> TASK BRIEF
Transcribe the data in full and exactly, omitting any pictures.
### RECORDS SHOWN
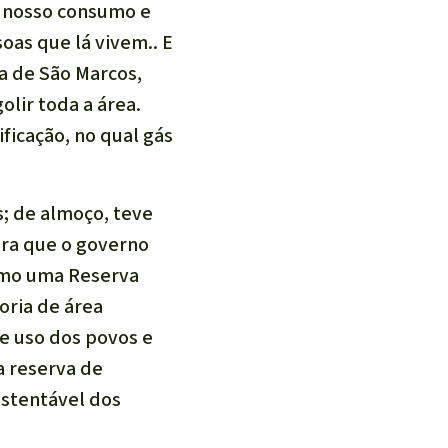
O nosso consumo e
oas que lá vivem.. E
a de São Marcos,
lir toda a área.
ficação, no qual gás
; de almoço, teve
ara que o governo
como uma Reserva
oria de área
de uso dos povos e
a reserva de
ustentável dos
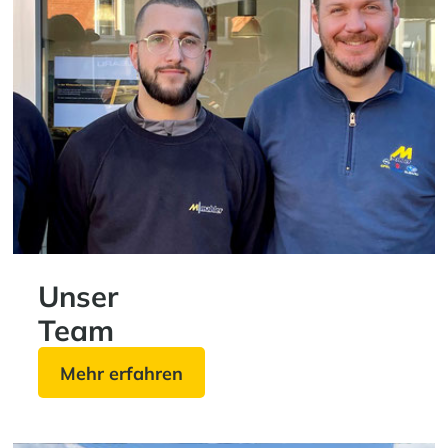
Unser
Team
Mehr erfahren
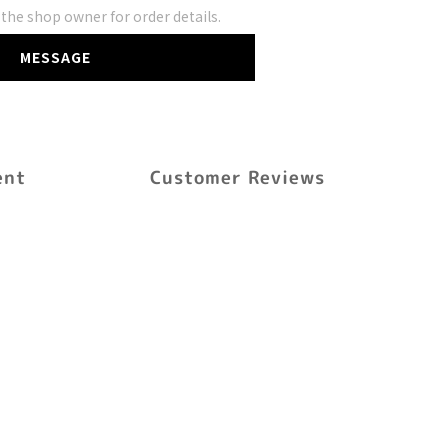
he shop owner for order details.
MESSAGE
ent
Customer Reviews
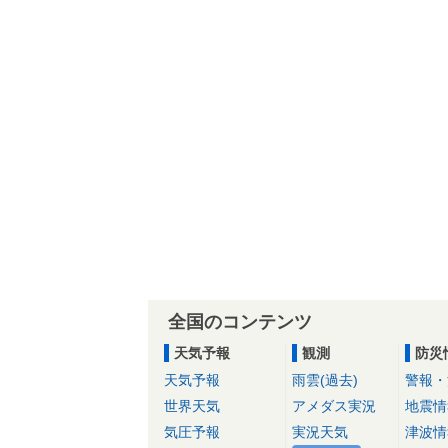
全国のコンテンツ
天気予報
観測
防災
天気予報
雨雲(過去)
警報・
世界天気
アメダス実況
地震情
気圧予報
実況天気
津波情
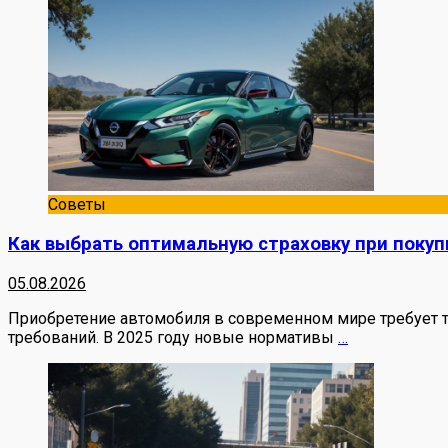
Советы
Как выбрать оптимальную страховку при покуп
05.08.2026
Приобретение автомобиля в современном мире требует т
требований. В 2025 году новые нормативы
…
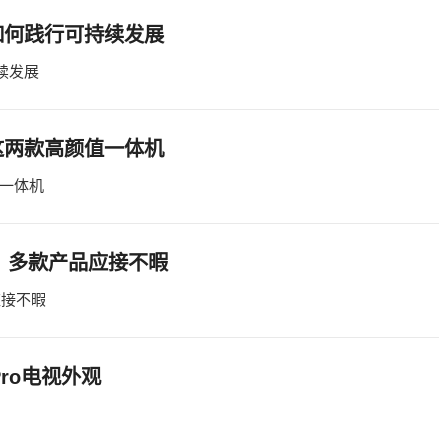
如何践行可持续发展
续发展
这两款高颜值一体机
一体机
会：多款产品应接不暇
应接不暇
ro电视外观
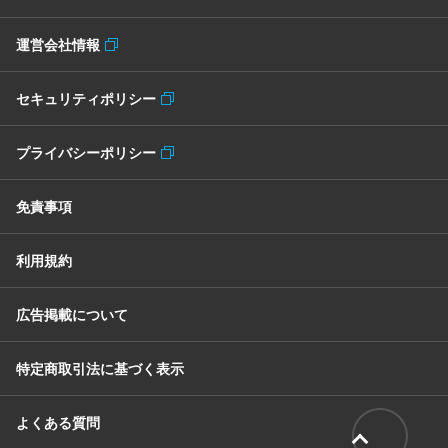
運営会社情報
セキュリティポリシー
プライバシーポリシー
免責事項
利用規約
広告掲載について
特定商取引法に基づく表示
よくある質問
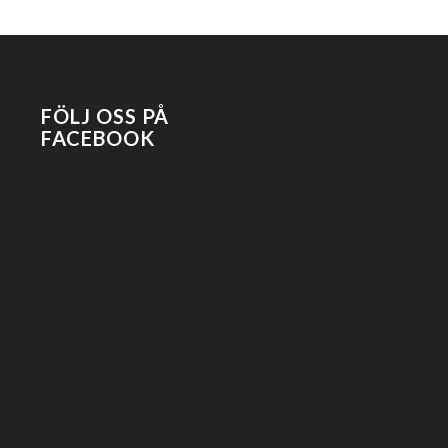
FÖLJ OSS PÅ
FACEBOOK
######
> ANSWER AREA
O nosso consumo e
oas que lá vivem.. E
a de São Marcos,
lir toda a área.
ficação, no qual gás
; de almoço, teve
ara que o governo
como uma Reserva
oria de área
de uso dos povos e
a reserva de
ustentável dos
Unser
Team
Mehr erfahren
he shop owner for order details.
MESSAGE
ent
Customer Reviews
全国のコンテンツ
天気予報
観測
防災
天気予報
雨雲(過去)
警報・
世界天気
アメダス実況
地震情
気圧予報
実況天気
津波情
Советы
Как выбрать оптимальную страховку при покуп
05.08.2026
Приобретение автомобиля в современном мире требует т
требований. В 2025 году новые нормативы
…
如何践行可持续发展
续发展
这两款高颜值一体机
一体机
会：多款产品应接不暇
应接不暇
ro电视外观
運営会社情報
セキュリティポリシー
プライバシーポリシー
免責事項
利用規約
広告掲載について
特定商取引法に基づく表示
よくある質問
FÖLJ OSS PÅ
FACEBOOK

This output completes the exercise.